Ook in een opvolgend panelgesprek met Guus Mulder en Niels Rood van TKI Urban Energy en Casssandra Vugts van Dome-X en SPARK Campus stond samenwerking centraal. Cassandra: “Zo werken wij samen vanuit Dome-X met SPARK Campus. We zijn voor de zomer 2023 gestart om dingen samen te doen, om ons netwerk te versterken en vergroten. Ook hebben we twee interessante satellietlocaties: Dome-X in Den Bosch en SPARK in Den Bosch. Dit lab is het grootste innovatiecentrum in Nederland.”
Guus, Cassandra en Niels vertellen over de kracht van samenwerking.

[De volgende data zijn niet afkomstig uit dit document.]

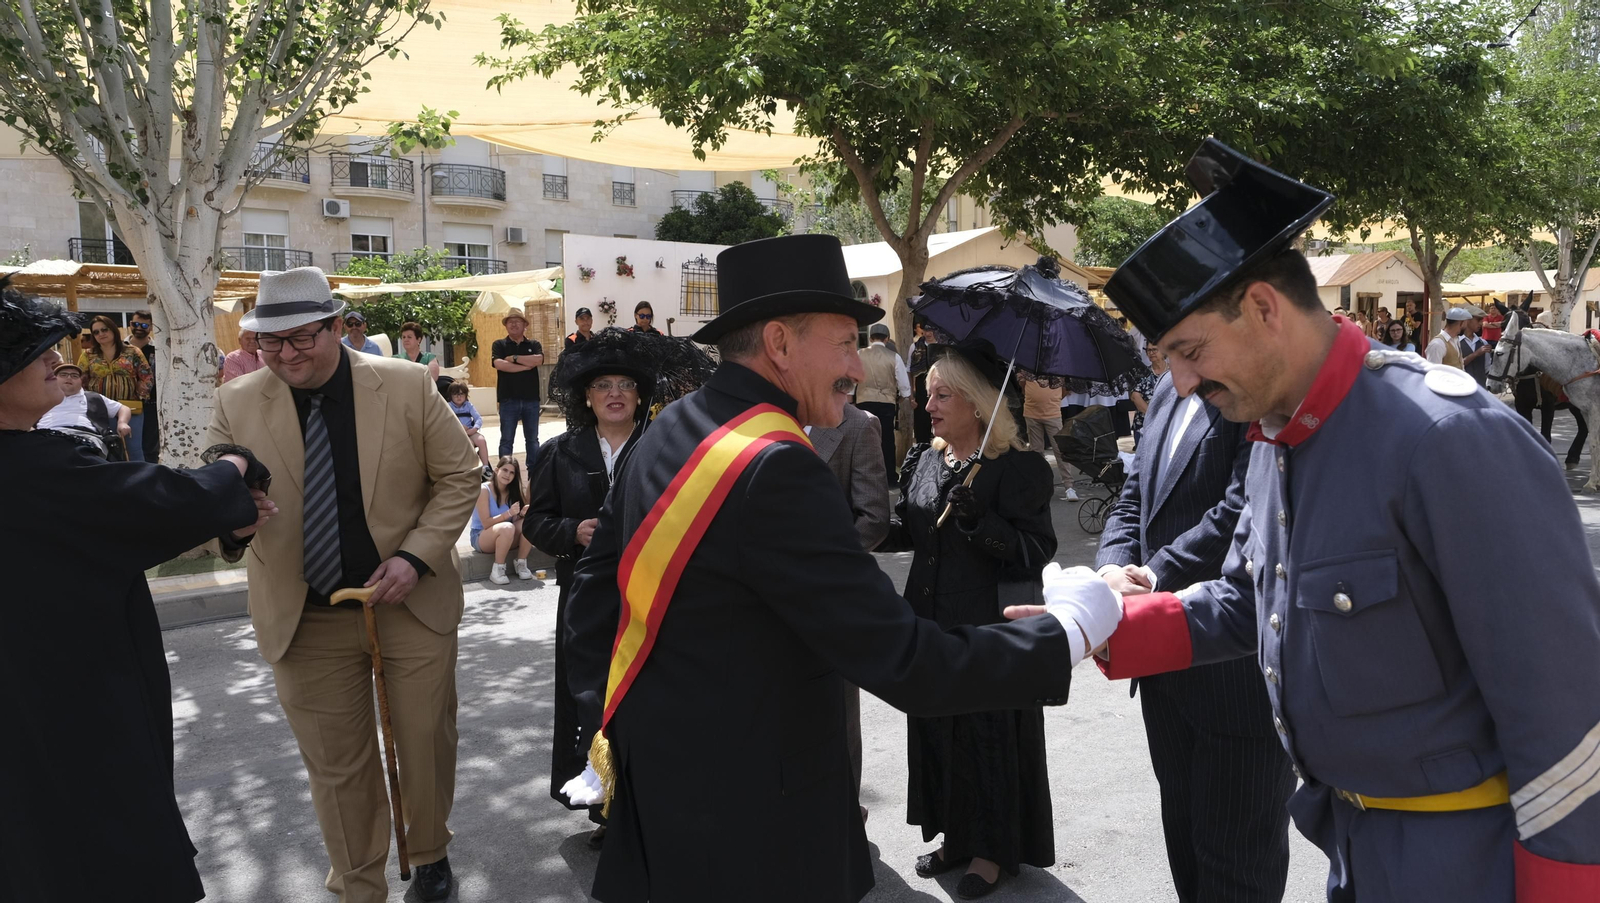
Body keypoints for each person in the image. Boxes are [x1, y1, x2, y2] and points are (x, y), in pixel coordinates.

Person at [1047, 138, 1600, 902]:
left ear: (1265, 307)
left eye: (1190, 349)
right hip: (1354, 846)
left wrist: (1564, 888)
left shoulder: (1445, 437)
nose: (1176, 380)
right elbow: (1249, 597)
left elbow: (1566, 709)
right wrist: (1106, 623)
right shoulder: (1283, 433)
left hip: (1467, 862)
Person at [560, 234, 1119, 903]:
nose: (859, 365)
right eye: (847, 341)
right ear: (779, 342)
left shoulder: (674, 424)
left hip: (662, 801)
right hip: (755, 830)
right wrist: (1073, 630)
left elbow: (590, 598)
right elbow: (908, 661)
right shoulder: (777, 467)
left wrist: (621, 737)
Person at [205, 266, 481, 903]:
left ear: (336, 327)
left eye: (302, 337)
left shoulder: (409, 385)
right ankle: (358, 882)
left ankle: (430, 850)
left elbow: (460, 477)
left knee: (424, 741)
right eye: (270, 343)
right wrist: (234, 517)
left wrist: (415, 557)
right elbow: (217, 496)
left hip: (409, 604)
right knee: (336, 765)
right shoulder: (237, 400)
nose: (286, 355)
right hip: (304, 613)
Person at [0, 279, 273, 903]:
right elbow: (163, 503)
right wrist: (234, 467)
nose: (54, 361)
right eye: (30, 352)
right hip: (62, 704)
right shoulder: (32, 470)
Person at [1097, 369, 1295, 903]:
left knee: (1237, 870)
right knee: (1185, 851)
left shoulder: (1254, 387)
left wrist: (1151, 576)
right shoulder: (1166, 386)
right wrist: (1111, 572)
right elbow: (1133, 494)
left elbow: (1238, 510)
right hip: (1162, 676)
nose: (1171, 361)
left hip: (1237, 682)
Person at [879, 340, 1058, 899]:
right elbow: (910, 531)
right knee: (938, 730)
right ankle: (956, 835)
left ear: (979, 403)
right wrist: (854, 523)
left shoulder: (1017, 469)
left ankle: (992, 850)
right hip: (929, 621)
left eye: (943, 394)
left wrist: (982, 522)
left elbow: (1037, 549)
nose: (927, 404)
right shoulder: (928, 460)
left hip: (989, 627)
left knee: (986, 736)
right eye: (927, 393)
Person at [523, 327, 658, 847]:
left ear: (640, 394)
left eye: (625, 383)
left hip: (650, 599)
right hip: (582, 599)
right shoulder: (561, 452)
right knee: (592, 700)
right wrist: (570, 532)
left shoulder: (662, 446)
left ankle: (650, 804)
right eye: (604, 385)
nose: (615, 393)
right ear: (586, 395)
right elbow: (536, 521)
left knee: (646, 699)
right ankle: (606, 809)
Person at [809, 400, 891, 822]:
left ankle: (842, 807)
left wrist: (823, 565)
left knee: (837, 708)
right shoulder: (759, 416)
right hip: (762, 595)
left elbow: (875, 517)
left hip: (830, 593)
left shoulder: (858, 425)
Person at [78, 314, 153, 461]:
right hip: (100, 410)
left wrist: (139, 395)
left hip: (131, 408)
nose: (101, 334)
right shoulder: (88, 355)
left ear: (113, 329)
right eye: (96, 332)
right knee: (105, 450)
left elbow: (147, 376)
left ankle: (140, 482)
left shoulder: (133, 352)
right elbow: (81, 380)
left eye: (104, 329)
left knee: (134, 450)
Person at [37, 359, 132, 458]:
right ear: (55, 379)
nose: (69, 378)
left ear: (81, 381)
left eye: (74, 376)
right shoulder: (42, 397)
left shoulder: (92, 397)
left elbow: (123, 408)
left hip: (84, 437)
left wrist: (122, 423)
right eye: (63, 375)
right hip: (46, 436)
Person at [855, 322, 911, 483]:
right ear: (887, 339)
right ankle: (890, 477)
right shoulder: (894, 357)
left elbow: (852, 380)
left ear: (871, 338)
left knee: (865, 440)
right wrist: (903, 396)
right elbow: (904, 386)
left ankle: (865, 477)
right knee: (887, 439)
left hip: (864, 400)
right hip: (886, 402)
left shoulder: (860, 354)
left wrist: (851, 398)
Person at [491, 307, 545, 463]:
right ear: (506, 325)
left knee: (532, 440)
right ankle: (504, 474)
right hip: (508, 399)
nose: (514, 325)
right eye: (510, 322)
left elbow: (538, 360)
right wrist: (525, 366)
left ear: (524, 325)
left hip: (531, 400)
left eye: (517, 321)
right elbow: (499, 364)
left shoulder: (534, 344)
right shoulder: (499, 345)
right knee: (507, 440)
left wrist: (513, 358)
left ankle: (534, 475)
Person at [472, 455, 534, 584]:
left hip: (505, 534)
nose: (508, 475)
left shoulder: (513, 491)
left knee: (529, 522)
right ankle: (497, 569)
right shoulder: (484, 490)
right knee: (507, 527)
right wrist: (508, 513)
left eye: (512, 472)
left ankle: (521, 563)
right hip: (481, 536)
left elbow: (514, 520)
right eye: (505, 470)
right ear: (496, 470)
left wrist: (521, 514)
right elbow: (486, 523)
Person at [127, 308, 161, 461]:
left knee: (150, 446)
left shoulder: (159, 349)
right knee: (127, 444)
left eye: (145, 326)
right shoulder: (120, 348)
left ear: (151, 327)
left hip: (151, 404)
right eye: (136, 324)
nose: (139, 328)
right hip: (125, 403)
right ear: (130, 324)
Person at [446, 379, 493, 476]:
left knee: (481, 441)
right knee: (469, 444)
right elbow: (446, 421)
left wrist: (474, 429)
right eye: (456, 394)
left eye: (462, 394)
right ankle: (469, 468)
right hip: (456, 433)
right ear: (451, 395)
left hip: (469, 431)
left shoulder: (468, 405)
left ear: (466, 395)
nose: (459, 397)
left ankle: (485, 466)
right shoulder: (448, 406)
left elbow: (478, 418)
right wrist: (459, 428)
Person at [1129, 342, 1169, 445]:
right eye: (1148, 350)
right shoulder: (1142, 373)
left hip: (1169, 424)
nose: (1151, 353)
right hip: (1144, 424)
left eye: (1154, 350)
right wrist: (1155, 417)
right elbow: (1135, 397)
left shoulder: (1174, 372)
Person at [1460, 306, 1492, 386]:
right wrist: (1476, 354)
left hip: (1480, 388)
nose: (1481, 324)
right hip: (1461, 388)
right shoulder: (1456, 341)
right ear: (1467, 320)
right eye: (1478, 320)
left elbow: (1487, 367)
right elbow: (1456, 365)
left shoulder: (1483, 342)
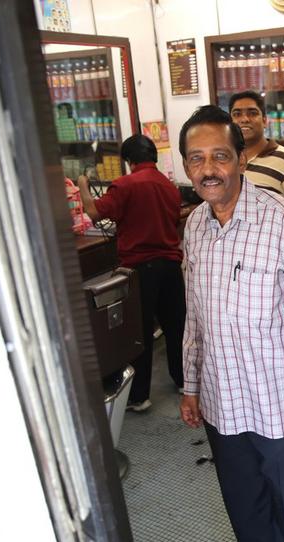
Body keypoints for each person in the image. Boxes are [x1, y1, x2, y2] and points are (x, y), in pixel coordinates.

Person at [177, 105, 284, 542]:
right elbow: (194, 314)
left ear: (241, 160)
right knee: (246, 512)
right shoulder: (194, 226)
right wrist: (191, 385)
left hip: (277, 402)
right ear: (186, 167)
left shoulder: (282, 222)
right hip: (221, 401)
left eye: (220, 156)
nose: (209, 170)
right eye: (197, 159)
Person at [77, 134, 185, 412]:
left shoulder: (124, 185)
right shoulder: (169, 186)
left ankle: (139, 396)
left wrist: (83, 186)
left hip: (141, 269)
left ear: (129, 160)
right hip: (171, 266)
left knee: (140, 332)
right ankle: (184, 380)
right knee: (175, 327)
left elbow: (94, 212)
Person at [229, 90, 284, 246]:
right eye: (237, 114)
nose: (244, 119)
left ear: (265, 120)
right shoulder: (227, 162)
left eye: (252, 113)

Transities zijn complexe problemen en die moet je onderkennen. Althans, als je het aan Niels vraagt: “Werk samen en ben blij met kleine stappen die misschien niet meteen de goede kant op gaan.” Hij gaf aan wat de belangrijkste inzichten waren uit zijn break-out sessie ‘Geld voor je pilot’: “Als je een subsidieaanvraag schrijft, zorg dat die ook slaagt. Dan stop je er veel moeite in en is het resultaat er niet naar. Schrap afspraken in je agenda om hier alle tijd voor te maken.”

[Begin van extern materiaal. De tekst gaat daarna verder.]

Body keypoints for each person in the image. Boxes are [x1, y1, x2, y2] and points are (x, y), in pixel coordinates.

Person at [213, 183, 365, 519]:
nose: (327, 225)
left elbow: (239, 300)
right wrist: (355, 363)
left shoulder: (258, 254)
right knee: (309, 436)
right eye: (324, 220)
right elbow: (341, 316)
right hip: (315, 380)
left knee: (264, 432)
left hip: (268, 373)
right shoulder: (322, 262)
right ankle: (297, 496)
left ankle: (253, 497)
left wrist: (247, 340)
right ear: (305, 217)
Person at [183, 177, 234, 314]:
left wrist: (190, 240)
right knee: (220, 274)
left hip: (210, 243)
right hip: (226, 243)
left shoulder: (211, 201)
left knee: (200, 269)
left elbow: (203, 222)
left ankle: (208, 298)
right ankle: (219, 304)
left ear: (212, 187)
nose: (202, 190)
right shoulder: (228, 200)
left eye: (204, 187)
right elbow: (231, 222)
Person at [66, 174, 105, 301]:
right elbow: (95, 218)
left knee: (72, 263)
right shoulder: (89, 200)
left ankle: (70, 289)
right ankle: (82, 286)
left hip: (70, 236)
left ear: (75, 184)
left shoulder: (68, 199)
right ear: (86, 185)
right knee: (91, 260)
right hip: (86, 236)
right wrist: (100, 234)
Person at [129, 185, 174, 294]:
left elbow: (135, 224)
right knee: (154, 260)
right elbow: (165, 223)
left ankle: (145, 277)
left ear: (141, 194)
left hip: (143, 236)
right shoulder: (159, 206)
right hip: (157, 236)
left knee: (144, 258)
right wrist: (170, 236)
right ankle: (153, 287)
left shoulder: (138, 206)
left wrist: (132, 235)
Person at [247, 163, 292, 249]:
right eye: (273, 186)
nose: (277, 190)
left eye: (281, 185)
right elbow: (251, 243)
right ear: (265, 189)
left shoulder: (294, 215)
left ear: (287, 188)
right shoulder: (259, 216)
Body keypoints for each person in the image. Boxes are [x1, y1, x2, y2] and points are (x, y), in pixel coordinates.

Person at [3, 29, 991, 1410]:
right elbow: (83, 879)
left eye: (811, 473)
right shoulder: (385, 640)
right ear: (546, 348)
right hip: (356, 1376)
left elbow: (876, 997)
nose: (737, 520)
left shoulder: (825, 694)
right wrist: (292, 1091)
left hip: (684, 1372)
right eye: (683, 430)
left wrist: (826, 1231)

Ook Guus liet weten dat samenwerking voor hem de sleutel is. “Bedrijven die aan transities werken doen dat meestal niet alleen. Ze bieden een oplossing om een maatschappelijke opgave in te vullen. Vanuit dat gedachtegoed wil ik via TKI Urban Energy helpen en partijen verbinden. Niet als techneut, maar als partij die ziet wat er gebeurt in het speelveld en partijen aan elkaar koppelt.” Cassandra onderstreepte dit: “De vraag en de behoefte verandert naar kennis uit andere domeinen om te versnellen. Zij zijn ook op zoek naar partijen die met andere kennis de markt in komen, zoals Vincent ook liet zien. Dat is ook de reden waarom wij netwerken verbinden en samen de toekomst vormgeven. Zodat de materialentransitie sneller gestalte krijgt en we rapper naar een biobased circulaire economie gaan."
Leren van de natuur
Van Lydia Fraaije van FRAAi architecten hoorden we wat we als bouw- en vastgoedsector kunnen leren van de natuur. Een heleboel, zo blijkt. Biomimicry bestaat al sinds 1997 en kun je toepassen in processen en strategie. Je kijkt dan naar de natuur om te leren hoe je bijvoorbeeld gebouwen ontwerpt en bouwt. “De natuur heeft veel kennis en inzichten waar we als bouw- en vastgoedsector voordeel uit halen”, liet Lydia weten. “En is adaptief. Past zich aan als een nieuwe situatie zich aandoet.” Dat is ook een belangrijk uitgangspunt in onze gebouwde omgeving.
Hoe kan de natuur ons helpen om innovatiever, beter te isoleren? Lydia kwam met een aantal voorbeelden: “We bouwden een biomimicry showcasehuis dat ecosysteem diensten leveren. Diensten die de natuur gratis levert, zoals het opslaan van schadelijke broeikasgassen, het binden van stikstof en het opvangen van fijnstof. We hebben veel met gerecycled materiaal en prefab strobouw gebouwd. Zoals ook verbrand en gefixeerd hout.”